Textauszug:
=====

Leistungs- und Schutzpflichten II (§ 241 I, II BGB)

Die Jurafuchs-Methode schichtet ab: Das sind die 3 wichtigsten Rechtsfragen, die es zu diesem Fall zu verstehen gilt

1. Damit S einen (quasi-) vertraglichen Schadensersatzanspruch geltend machen kann, müsste P ihre geschuldeten Pflichten verletzt haben.

Ja, in der Tat!

=====

Kurzauftrag 1: Schreibe aus dem Textauszug den Abschnitt wortgetreu ab, der mit den Worten „Leistungs- und Schutzpflichten“ beginnt und mit „Pflichten verletzt haben.“ endet.

=====

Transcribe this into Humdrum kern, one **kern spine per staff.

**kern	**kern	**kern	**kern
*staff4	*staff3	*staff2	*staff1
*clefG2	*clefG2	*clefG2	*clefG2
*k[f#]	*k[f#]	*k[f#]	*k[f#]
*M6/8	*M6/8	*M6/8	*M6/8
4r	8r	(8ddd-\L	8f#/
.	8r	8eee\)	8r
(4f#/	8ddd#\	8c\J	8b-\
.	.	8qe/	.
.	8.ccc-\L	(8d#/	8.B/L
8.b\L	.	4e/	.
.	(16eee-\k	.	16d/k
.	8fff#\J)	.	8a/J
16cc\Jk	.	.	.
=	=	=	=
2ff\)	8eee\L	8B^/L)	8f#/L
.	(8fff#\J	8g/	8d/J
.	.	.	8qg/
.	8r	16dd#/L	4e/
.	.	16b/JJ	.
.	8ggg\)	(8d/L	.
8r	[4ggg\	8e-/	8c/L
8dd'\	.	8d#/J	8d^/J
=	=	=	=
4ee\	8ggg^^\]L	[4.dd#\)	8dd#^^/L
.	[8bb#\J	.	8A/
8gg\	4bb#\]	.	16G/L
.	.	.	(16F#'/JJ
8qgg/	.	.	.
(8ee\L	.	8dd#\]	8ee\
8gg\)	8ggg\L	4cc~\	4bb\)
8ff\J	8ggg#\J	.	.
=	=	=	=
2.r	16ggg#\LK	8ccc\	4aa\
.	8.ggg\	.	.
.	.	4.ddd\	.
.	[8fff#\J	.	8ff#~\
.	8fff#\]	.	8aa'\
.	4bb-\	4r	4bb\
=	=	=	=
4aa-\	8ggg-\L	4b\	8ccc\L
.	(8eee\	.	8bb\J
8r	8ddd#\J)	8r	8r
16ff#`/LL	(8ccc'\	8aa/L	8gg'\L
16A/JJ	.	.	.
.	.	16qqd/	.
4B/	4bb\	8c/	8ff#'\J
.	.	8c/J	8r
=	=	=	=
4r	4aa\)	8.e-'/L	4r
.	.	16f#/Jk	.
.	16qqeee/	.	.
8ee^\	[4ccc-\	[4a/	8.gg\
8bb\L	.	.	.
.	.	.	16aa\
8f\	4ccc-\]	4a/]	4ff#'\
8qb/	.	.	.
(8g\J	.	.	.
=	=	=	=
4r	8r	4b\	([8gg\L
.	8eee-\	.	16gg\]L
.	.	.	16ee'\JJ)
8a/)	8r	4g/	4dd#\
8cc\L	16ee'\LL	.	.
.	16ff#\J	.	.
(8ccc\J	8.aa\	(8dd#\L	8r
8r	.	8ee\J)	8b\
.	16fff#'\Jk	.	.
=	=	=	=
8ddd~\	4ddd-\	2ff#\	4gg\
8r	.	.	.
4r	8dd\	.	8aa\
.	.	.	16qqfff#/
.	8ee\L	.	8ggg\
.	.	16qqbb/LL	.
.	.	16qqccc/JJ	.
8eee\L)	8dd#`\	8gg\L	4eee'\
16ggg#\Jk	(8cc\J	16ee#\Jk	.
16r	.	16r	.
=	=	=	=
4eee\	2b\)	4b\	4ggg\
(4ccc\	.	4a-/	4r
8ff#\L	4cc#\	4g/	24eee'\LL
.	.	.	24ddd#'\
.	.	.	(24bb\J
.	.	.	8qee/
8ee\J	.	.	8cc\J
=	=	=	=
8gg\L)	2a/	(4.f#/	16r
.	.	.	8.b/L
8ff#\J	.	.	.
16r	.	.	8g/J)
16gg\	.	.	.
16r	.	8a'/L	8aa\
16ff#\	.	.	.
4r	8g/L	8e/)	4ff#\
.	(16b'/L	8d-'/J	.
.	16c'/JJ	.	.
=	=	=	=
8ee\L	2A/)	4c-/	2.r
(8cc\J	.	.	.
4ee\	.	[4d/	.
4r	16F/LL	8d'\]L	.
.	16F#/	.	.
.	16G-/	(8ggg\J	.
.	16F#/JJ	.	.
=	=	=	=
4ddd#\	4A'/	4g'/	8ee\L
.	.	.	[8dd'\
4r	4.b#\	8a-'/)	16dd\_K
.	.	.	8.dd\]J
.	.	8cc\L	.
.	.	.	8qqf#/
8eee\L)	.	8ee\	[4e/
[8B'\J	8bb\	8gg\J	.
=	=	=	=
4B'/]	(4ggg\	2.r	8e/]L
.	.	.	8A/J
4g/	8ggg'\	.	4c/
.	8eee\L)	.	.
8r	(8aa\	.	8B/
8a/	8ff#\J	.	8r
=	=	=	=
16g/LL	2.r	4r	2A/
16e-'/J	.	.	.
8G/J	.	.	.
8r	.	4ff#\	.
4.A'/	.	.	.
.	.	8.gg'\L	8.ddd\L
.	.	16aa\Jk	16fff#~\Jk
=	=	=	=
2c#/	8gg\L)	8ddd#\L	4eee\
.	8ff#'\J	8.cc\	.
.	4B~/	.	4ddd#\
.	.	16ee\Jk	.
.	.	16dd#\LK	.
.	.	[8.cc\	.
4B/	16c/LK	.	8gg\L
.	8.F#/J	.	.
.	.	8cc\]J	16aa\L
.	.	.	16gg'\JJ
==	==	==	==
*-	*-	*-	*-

=====

Kurzauftrag 2: Such aus den Zeilen oben jede Textzeile heraus, in der die Zeichenfolge „kern“ vorkommt, und schreib sie ab. Groß- und Kleinschreibung wird dabei unterschieden.

Vollständige Antwort 1:
Leistungs- und Schutzpflichten II (§ 241 I, II BGB)

Die Jurafuchs-Methode schichtet ab: Das sind die 3 wichtigsten Rechtsfragen, die es zu diesem Fall zu verstehen gilt

1. Damit S einen (quasi-) vertraglichen Schadensersatzanspruch geltend machen kann, müsste P ihre geschuldeten Pflichten verletzt haben.

Vollständige Antwort 2:
Transcribe this into Humdrum kern, one **kern spine per staff.
**kern	**kern	**kern	**kern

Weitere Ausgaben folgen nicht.